Britain on Saturday became the seventh country to pass the milestone after the US, Brazil, India, Russia, Mexico and Peru.
It comes after an additional 313 deaths were recorded, bringing the pandemic total to 150,057 people who have died within 28 days of testing positive for Covid.
However, separate figures published by the Office for National Statistics show there have been 174,000 deaths registered in the UK where coronavirus was mentioned on the death certificate.
In the past seven days, 1,271 people have died, a 38% rise on the week before.
It comes as an additional 146,390 Covid cases were reported on Saturday, bringing the overall total since the start of the pandemic to 14,333,794.
In the past seven days alone, 1,227,288 people have tested positive, according to official figures, marking more than a 10% rise on the week before.
Last January, the UK became the first European country to pass 100,000 deaths.

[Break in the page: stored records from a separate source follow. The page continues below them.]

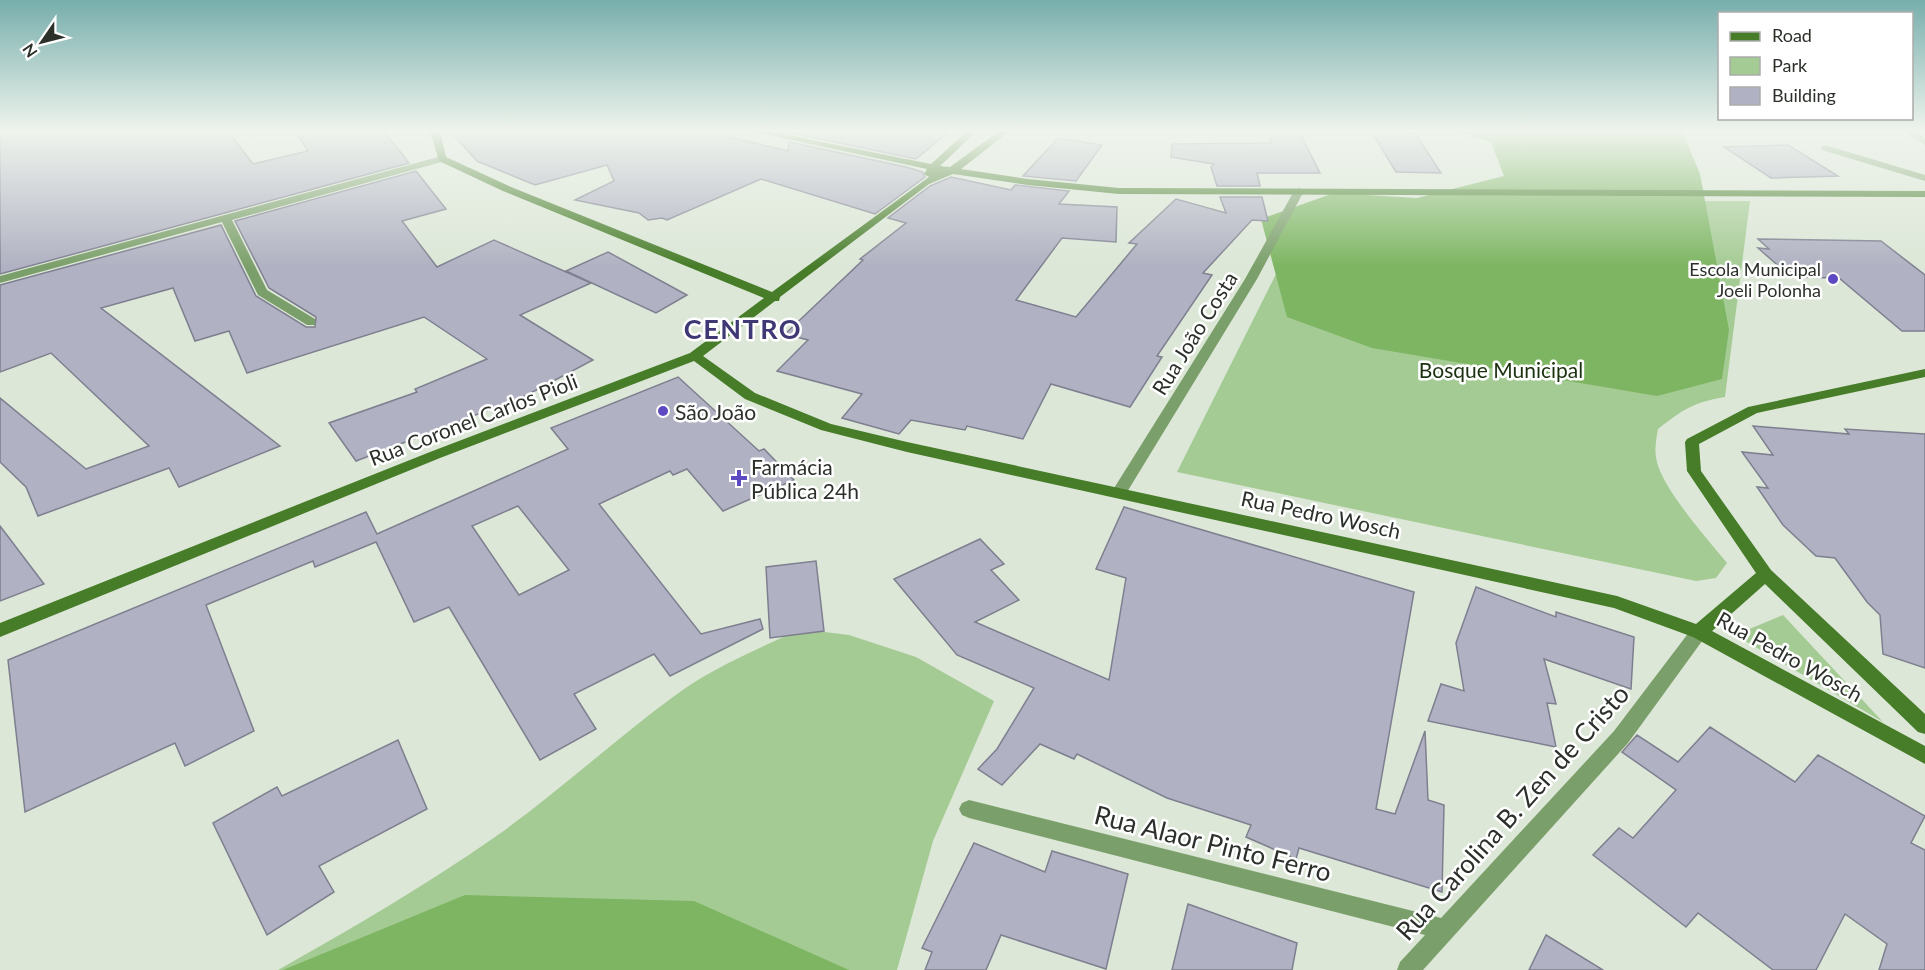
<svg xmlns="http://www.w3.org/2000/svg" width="1925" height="970" font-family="Lato,sans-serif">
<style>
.green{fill:#a5cb94}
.forest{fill:#7db562}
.building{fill:#b0b1c2;stroke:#7e7f8f;stroke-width:1.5;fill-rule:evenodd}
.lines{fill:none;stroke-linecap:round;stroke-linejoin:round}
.lane{fill:#7b9f6a;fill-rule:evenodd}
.street{fill:#7b9f6a;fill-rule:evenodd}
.secondary{fill:#477c29;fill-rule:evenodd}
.poi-dot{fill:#5d4ac3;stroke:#fff;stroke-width:2}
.labels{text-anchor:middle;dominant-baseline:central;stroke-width:5;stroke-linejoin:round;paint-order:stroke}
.far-poi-label{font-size:18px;fill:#2c302a;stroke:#fff;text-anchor:end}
.street-label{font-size:21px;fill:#2c302a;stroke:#fff}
.park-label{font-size:21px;fill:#1b310f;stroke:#fff}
.poi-label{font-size:21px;fill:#2c302a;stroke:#fff;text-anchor:start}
.near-street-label{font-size:26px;fill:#2c302a;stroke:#fff}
.district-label{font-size:27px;font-weight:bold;letter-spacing:1.5px;fill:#3e3975;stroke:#fff}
</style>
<rect width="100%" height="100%" fill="#dce7d7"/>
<g class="green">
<path d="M1318 201H1750L1725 397C1694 402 1682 410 1658 429 1656 440 1654 451 1657 462 1663 489 1708 540 1727 563L1716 578 1696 581 1177 472 1308 210Z"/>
<polygon points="1783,615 1883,722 1735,635"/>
<path d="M801 629 849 635 916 657 994 701 933 841 897 970H278C352 928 425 886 495 837 557 793 612 742 673 697 711 668 758 649 801 629Z"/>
</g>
<g class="forest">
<polygon points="1453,131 1682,131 1700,174 1729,330 1722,379 1657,396 1372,348 1287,317 1261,219 1334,193 1417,198 1504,176 1491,142"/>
<polygon points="465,895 694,901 849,970 283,970"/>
</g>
<g class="building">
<polygon points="0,131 228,131 253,164 308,151 295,131 384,131 409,163 0,274"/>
<polygon points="450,131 705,131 788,151 789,142 906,167 923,172 925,177 875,214 761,179 667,220 662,218 648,220 639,213 575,200 614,181 607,165 535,185 477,161"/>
<polygon points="790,131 950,131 916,159 790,133"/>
<polygon points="1272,131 1299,131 1320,173 1257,173 1260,186 1217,186 1211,167 1214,164 1171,157 1172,144 1270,143"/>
<polygon points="1371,131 1415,133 1441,173 1396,172"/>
<polygon points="1058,138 1102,145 1076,181 1023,176"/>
<polygon points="1788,145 1838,176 1771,178 1724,147"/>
<polygon points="416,171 446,209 402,221 437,267 494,240 591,283 520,315 593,360 525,396 356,461 329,423 417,392 415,389 487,359 424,317 247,373 229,331 195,341 173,288 101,308 280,446 179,487 169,468 38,516 26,487 0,462 0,398 86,469 149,446 51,353 0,372 0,285 221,225 256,296 306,327 315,327 316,317 269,288 235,221"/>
<polygon points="951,177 1011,190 1015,185 1069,191 1059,204 1117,207 1116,242 1062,238 1016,300 1076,317 1137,244 1129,243 1176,199 1226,213 1220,197 1262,197 1268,221 1252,220 1203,273 1212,275 1157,356 1162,357 1130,407 1051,384 1023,439 967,426 965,430 911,420 899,434 842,418 862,394 777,371 808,340 785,334 863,260 860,259 906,223 888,218 930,186"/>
<polygon points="1758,239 1881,241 1925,275 1925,331 1902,331 1839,278 1791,277 1758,248 1769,249"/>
<polygon points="608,252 687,295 656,313 566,271"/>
<path d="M678 377 759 451 764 449 794 480 723 511 687 469 673 475 670 471 599 504 701 634 760 619 763 629 670 676 654 654 574 694 596 729 540 760 449 607 414 622 376 542 315 567 313 561 206 605 254 731 185 766 175 743 25 812 8 660 366 512 377 534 568 449 551 428ZM518 506 569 570 519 595 472 526Z"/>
<polygon points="1753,426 1849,434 1845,429 1925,434 1925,668 1883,654 1880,615 1867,602 1835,558 1816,556 1783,525 1757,487 1768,488 1742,452 1773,455"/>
<polygon points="1124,507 1414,592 1376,809 1395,814 1425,731 1428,800 1444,805 1442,892 1299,848 1296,859 1246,837 1251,825 1167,798 1077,754 1074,759 1040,744 1002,785 978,769 997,749 1034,688 957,655 894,579 980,539 1004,564 991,570 1019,600 975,622 1109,680 1126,578 1096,569"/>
<polygon points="0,526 44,584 0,601"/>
<polygon points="816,561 824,631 770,638 766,567"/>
<polygon points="1476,587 1556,617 1556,612 1634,637 1631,689 1544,659 1556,704 1547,703 1556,747 1428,721 1441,684 1464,691 1456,643"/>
<polygon points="1710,727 1795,782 1818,755 1925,816 1911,843 1925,850 1925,970 1879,970 1887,944 1845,914 1816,970 1773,970 1698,913 1686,927 1593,855 1619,828 1633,838 1676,790 1622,752 1637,735 1678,762"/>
<polygon points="398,740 427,809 319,866 334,892 267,935 213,823 277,787 282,796"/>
<polygon points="974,843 1045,872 1052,851 1128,874 1106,969 1001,935 986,970 925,970 932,952 922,948"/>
<polygon points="1188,904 1297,943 1292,970 1172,970"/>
<polygon points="1546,935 1603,970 1529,970"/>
</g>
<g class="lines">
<g class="lane">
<polygon points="1904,131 1915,131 1925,138 1925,145"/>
<polygon points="1825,145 1925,175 1925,181 1822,150 1820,148"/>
</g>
<g class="street">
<polygon points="442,156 447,159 445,161 232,220 267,290 315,319 315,325 307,325 258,295 222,222 0,283 0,276"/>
<polygon points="1299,188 1304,191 1257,279 1124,497 1114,497 1111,493 1245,279 1294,191"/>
<polygon points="1699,625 1705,627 1708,632 1705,637 1628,743 1423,970 1397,970 1400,962 1425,935 969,818 962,815 959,809 962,803 969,800 1441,918 1614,731 1693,627"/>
</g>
<polygon class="secondary" points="430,131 440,131 446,157 511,187 772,292 929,177 924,174 927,169 750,131 768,131 931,164 967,131 977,131 940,166 950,167 999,131 1010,131 961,169 1028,179 1119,188 1925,191 1925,197 1119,194 1028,185 953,174 929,184 780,297 779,301 775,301 703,356 755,393 831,424 907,442 1617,596 1696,624 1756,573 1687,471 1685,442 1687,439 1748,407 1925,369 1925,377 1757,413 1699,444 1701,471 1771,570 1925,714 1925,734 1918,732 1765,584 1712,631 1925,746 1925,764 1693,637 1614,608 907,452 821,430 745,399 694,361 440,458 0,637 0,623 430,452 690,353 764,298 503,191 439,161"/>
</g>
<linearGradient id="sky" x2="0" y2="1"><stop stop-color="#77aeac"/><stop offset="0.49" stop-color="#eff4ed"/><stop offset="1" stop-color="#eff4ed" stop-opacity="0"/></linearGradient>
<rect width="1925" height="267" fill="url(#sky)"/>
<g class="poi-dot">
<circle cx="1833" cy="279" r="6"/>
<circle cx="663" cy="411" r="6"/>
<path d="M736 469h6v6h6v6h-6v6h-6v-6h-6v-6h6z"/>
</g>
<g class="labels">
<g class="far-poi-label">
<text x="1821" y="269">Escola Municipal<tspan x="1821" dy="21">Joeli Polonha</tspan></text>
</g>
<g class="street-label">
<text transform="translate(1194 333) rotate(-58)">Rua João Costa</text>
<text transform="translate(473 419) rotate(-21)">Rua Coronel Carlos Pioli</text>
<text transform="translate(1321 514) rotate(12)">Rua Pedro Wosch</text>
<text transform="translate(1790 656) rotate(29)">Rua Pedro Wosch</text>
</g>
<g class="park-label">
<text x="1501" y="369">Bosque Municipal</text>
</g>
<g class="poi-label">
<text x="675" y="411">São João</text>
<text x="751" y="466">Farmácia<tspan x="751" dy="24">Pública 24h</tspan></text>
</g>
<g class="near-street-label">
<text transform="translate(1512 812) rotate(-48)">Rua Carolina B. Zen de Cristo</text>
<text transform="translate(1213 843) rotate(14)">Rua Alaor Pinto Ferro</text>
</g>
<g class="district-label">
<text x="743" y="328">CENTRO</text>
</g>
</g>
<rect x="1718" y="12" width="195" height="108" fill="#ffffff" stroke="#abacaa" stroke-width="1.5"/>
<rect x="1730" y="32" width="30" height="9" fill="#477c29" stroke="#abacaa" stroke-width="1.5"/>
<text x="1772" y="42" font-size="18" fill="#2c302a">Road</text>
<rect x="1730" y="57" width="30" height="18" fill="#a5cb94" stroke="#abacaa" stroke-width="1.5"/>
<text x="1772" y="72" font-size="18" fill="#2c302a">Park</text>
<rect x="1730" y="87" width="30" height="18" fill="#b0b1c2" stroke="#abacaa" stroke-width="1.5"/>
<text x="1772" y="102" font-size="18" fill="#2c302a">Building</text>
<g transform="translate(42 42) rotate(235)" stroke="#ffffff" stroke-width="4.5" paint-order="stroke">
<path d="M0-4.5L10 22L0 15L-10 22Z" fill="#2c302a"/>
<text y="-9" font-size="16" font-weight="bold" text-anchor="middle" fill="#2c302a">N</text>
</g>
</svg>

While the latest wave of the virus, driven by the Omicron variant, has not led to deaths rising as quickly as during previous waves, hospitals are under increasing pressure as admissions and Covid-related staff absences rise.
Earlier this week, Boris Johnson insisted England can “ride out” its biggest ever Covid wave “without shutting down our country once again”. But the prime minister admitted that parts of the NHS would feel “temporarily overwhelmed”.
While England is currently under plan b restrictions, which include mandatory face masks in most public indoor spaces and advice to work from home where possible, Scotland, Wales and Northern Ireland have introduced tougher measures, including for socialising and events.
Across the UK, 18,454 people were in hospital with coronavirus on Thursday, according to government figures, a 40% week-on-week rise and the highest number since 18 February.